Thinking about the way to live life is one of the most important life attitudes to have while living. The thought is necessarily made through the exploration of one’s inner self, and in order to access that part of one’s self, voluntary silence and solitude are necessary, yet most modern people live without recognizing or ignoring their solitude.

Therefore, the works on ‘voluntary silence and solitude’ do not deal with the emotions of a gloomy day but rather provide a foothold for a journey to the inner world by touching each person’s solitude through paintings.

Through the solitude and silence in the painting, the purpose of all these works is to discover the fundamental loneliness hidden within oneself, and to think about the lonely existence of ‘I’ and the sea-like life once more by facing it. It is the essence of creation.

Basil_
Rabbit Skin Glue, Linseed Oil, Chalk, Pigments, Egg Yolk_
116×180 cm_2018

In Lee’s egg tempera work, linear time is twisted non-linearly through the process of scratching and erasing the layers of paint that have been piled up.

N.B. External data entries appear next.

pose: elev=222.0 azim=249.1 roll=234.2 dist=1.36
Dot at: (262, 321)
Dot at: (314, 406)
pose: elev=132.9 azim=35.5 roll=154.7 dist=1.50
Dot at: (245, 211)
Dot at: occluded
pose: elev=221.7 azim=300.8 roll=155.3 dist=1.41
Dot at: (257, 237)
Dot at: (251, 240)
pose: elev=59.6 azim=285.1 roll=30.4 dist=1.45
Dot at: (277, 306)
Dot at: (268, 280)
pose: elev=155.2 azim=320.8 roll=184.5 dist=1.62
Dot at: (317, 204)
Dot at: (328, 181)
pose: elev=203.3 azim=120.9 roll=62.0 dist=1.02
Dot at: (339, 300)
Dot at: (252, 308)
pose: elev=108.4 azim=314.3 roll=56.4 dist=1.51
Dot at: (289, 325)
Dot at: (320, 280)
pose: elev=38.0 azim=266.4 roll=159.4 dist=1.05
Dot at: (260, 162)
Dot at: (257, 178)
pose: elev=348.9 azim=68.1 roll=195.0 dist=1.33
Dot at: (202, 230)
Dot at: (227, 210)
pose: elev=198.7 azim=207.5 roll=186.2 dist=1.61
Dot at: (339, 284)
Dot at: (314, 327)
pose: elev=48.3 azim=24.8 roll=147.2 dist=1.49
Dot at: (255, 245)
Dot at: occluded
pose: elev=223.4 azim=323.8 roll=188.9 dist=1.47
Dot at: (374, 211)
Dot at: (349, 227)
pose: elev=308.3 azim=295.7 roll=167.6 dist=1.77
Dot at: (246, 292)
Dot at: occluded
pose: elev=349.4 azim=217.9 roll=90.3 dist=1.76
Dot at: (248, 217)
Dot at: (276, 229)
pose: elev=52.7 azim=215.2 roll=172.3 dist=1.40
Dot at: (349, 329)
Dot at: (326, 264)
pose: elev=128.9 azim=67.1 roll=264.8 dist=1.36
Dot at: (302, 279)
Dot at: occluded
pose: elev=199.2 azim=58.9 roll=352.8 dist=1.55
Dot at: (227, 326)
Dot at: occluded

The process of building up paint along linear time is a record of personal time and reflection. The rough texture of the reconstructed layers and pigments in the process of scraping off the stacked paints presents the painting in three dimensions and leads to ‘unexpected time and space’. The exploration of pigments and media associated with painting work enables awareness of temporality and the hidden labour behind the use of the pigment itself.

Sooncheol Kim
About Wish_
Sewing & coloring on Korean paper_
75x75cm_2022

Through creating artwork by applying the thread’s physical properties using coloration and needlework techniques on a handmade Hanji, a Korean traditional paper with an irregular texture, a result of blooming flowers that seem both realistic and unrealistic at the same time, allows a primitive, cosmic energy to be experienced through the observing eye.

A thread is a link that connects what has been disconnected, coming and going the front and back of the screen layered in piles, reaching an embodiment of a symbol of acceptance in the form of relief. The meaning of the thread that is mediated by the act of sewing represents communication with one’s inner self as well as a passageway to others. Within that time frame, an excitement about the future that has not come and a memory that has already passed co-exists.

Myoungwook Huh
Untitled_
Lacquer on fabric_
90x90cm

Even though he was not fully intentional in working with lacquer in the beginning, it became the medium which was the foundation of Huh’s art. The idea of using lacquer came from a desire to create colours that were more sensuous.

Fabric work lies under the monochromatic lacquer, where sandpaper is applied, followed by linen, and the viscosity of the plaster is thickened with lacquer on top of it, and then filled with soil.

Each layer takes ten steps to form, and a singular piece of art has twelve such layers, and as such, the creation of his work is a process which requires time and is inspired by time. Every layer becomes part of the history of the artwork itself and at the end of the process, the desired colour is painted as the final layer, to create a canvas.